I wondered if it was time for me to stop listening to accounts of what I should be and focus more on being. The Daughter looked at me with a half-smile, and it felt like she could see right into my mind. A light flickered in her violet eyes as if she knew what I was thinking about.

“Think less. Feel more. Just be,” she replied.

I hummed my approval and looked at my arms. My skin had become bronzed from the time I’d spent outside. I wondered if the runes I had seen earlier would return in a more permanent form every time I had a vision. The thought made me shudder.

“I know what the runes on your body said.” The Daughter’s statement pulled me out of my musings, and I turned my head and the upper half of my body to face her.

“You do?”

“Not all of it,” she replied. “Some of the runes seem familiar, but I can’t put my finger on them yet. Like the words are stuck in the back of my head, and I can’t reach out to them. But I understood one phrase.”

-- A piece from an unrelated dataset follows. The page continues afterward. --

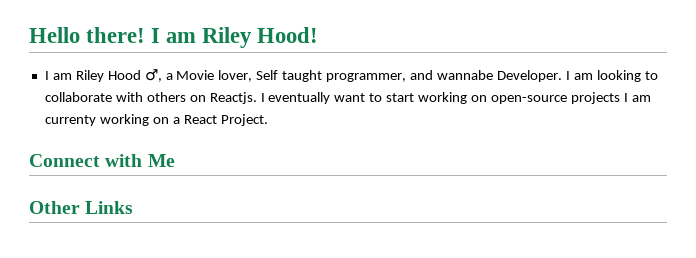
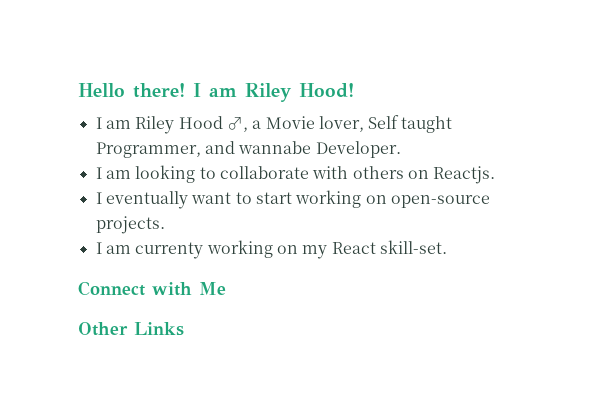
[326,73,407,82] programmer, -> [95,142,201,158] Programmer,
(562, 76) none -> (401, 149) //
(257, 98) none -> (496, 175) //
[570,92,620,104] projects -> [95,216,165,234] projects. //
[172,114,268,126] a React Project. -> [302,240,447,259] my React skill-set.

My pulse raced. I took a few deep breaths, mentally preparing myself for what she might say. Given the dark omens in my visions of the future, I didn’t want to get my hopes up of the possibility that the runes could send a more positive message. My stomach churned.

The Daughter noticed my silence and cocked her head.

“When darkness swallows everything, it is up to the light to bring salvation upon us,” she said.